Üroloji Uzmanı Opr. Dr. Mustafa Çağlar, "Prostat kanseri erkeklerde en sık görülen iç organ kanseri ve tüm dünyada en sık görülen ikinci kanser türüdür. Yaklaşık olarak her 6 erkekten birinin prostat kanserine yakalanacağı ve her 35 erkekten birinin bu hastalık nedeniyle hayatını kaybedeceği tahmin edilmektedir” dedi.
Dr. Çağlar, "Prostat kanseri oldukça sinsi seyredebilmektedir. Hastalık hiçbir belirti vermeyeceği gibi, hastalar; İdrar veya menide kan görülmesi,İdrar sırasında ağrı veya yanma,Meni boşalması sırasında yanma ağrı,Peniste sertleşme zorluğu,İdrarın yapmada zorluk,İdrara sık çıkma, kasıklara doğru vuran ağrı,İdrar akış hızının azalması,İdrarını tam boşaltamama gibi şikayetlerle başvurabilirler.Bu belirtiler kanser dışı nedenlere (prostat büyümesi, enfeksiyon gibi) de bağlı olabilir” diye konuştu.

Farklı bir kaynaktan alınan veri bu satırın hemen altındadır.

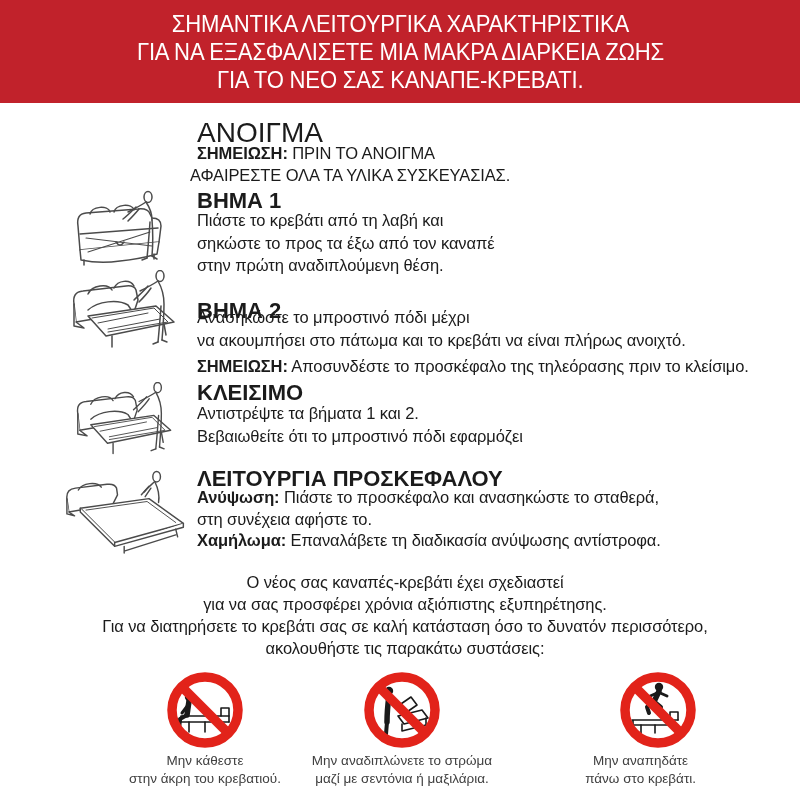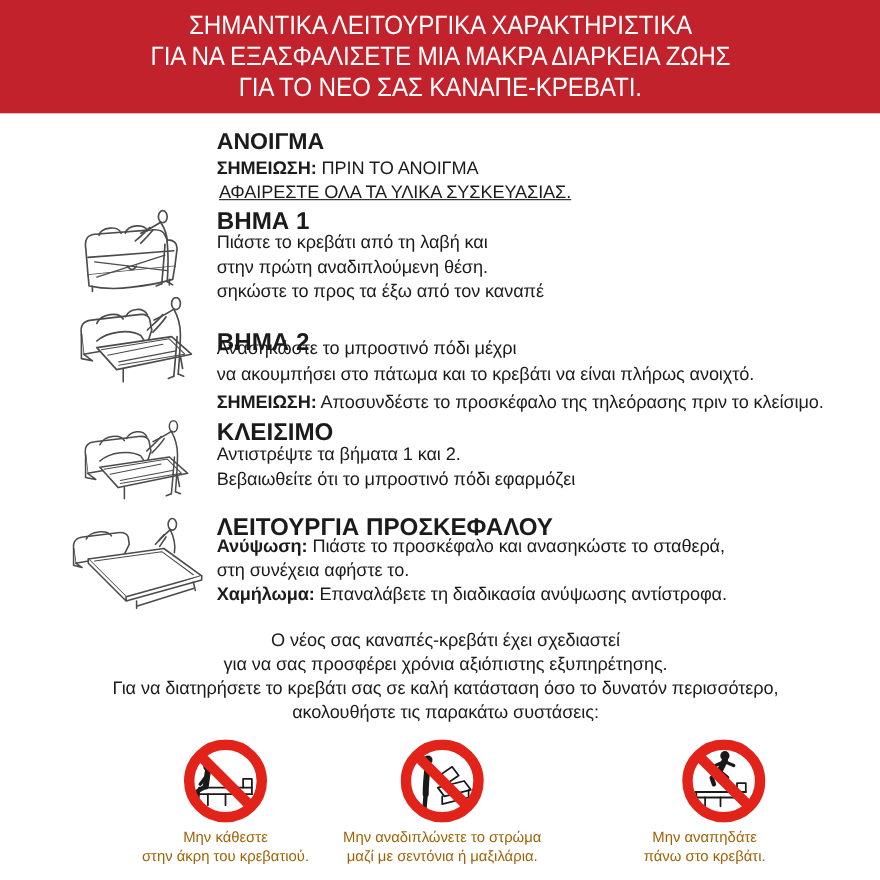--- a/index.html
+++ b/index.html
@@ -20,7 +20,7 @@
     letter-spacing:-0.2px;
   }
   
-  .h-big{font-size:21px;font-weight:700;white-space:nowrap;}
+  .h-big{font-size:28px;font-weight:400;white-space:nowrap;}
   .h-sub{font-size:22px;font-weight:700;white-space:nowrap;}
   .body-line{font-size:16.5px;font-weight:400;white-space:nowrap;letter-spacing:-0.1px;}
   .lines{display:flex;flex-direction:column;}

Daha sonraki işlemlerle ilgili Opr. Dr. Mustafa Çağlar şöyle devam etti: “Hastanın kan örneğinde laboratuvarda PSA bakılır. PSA prostat kanseri dışında bazı hastalıklarda da yükselebilir (prostatın iltihabı ya da iyi huylu büyümesi gibi). Kanseri düşündüren herhangi bir belirti olduğunda doktor bunun kansere mi yoksa başka bir nedene mi ait olduğunu analiz eder. Bunun için detaylı bir sorgulama ve aile öyküsü alınmasının ardından prostatın parmakla muayenesi, kanda PSA bakılması, idrar tahlili gibi tetkikler yapılır."
PSA testi
PSA testi hakkında bilgi veren Opr. Dr. Çağlar, "PSA erkeklerde prostat bezinden salınan ve spermin sıvılaşmasını sağlayan bir enzimdir. Esas olarak, prostatın kanallarını döşeyen ve içini oluşturan hücrelerden salgılanır. PSA büyük ölçüde prostata özgü bir enzimdir ancak çok düşük miktarlarda pankreas ve tükürük bezlerinden de salgılanır. PSA'nın spermdeki konsantrasyonu kandaki seviyesinin milyon katı kadardır. Kanda yükselmesi prostat kanseri açısından önemlidir, ancak PSA yükselmesi sadece prostat kanserine özgü değildir. Prostatın iyi huylu büyümelerinde, prostat iltihaplarında da PSA yükselebilmektedir.”
Prostat kanseri risk faktörleri
Opr. Dr. Mustafa Çağlar açıklamasını şöyle tamamladı: "En önemli risk faktörleri yaş ve aile hikayesidir. Aile öyküsü çok önemlidir. Normal kontroller sırasında prostat kanseri araştırılması 50 yaş sonrası tavsiye edilirken, ailede prostat kanseri mevcudiyeti varsa bu araştırmalar 40 yaş sonrasında başlatılmaktadır. Babasında veya erkek kardeşinde prostat kanseri olanlarda risk oldukça yüksektir ve bu risk yüzde 50’lere kadar çıkmaktadır.”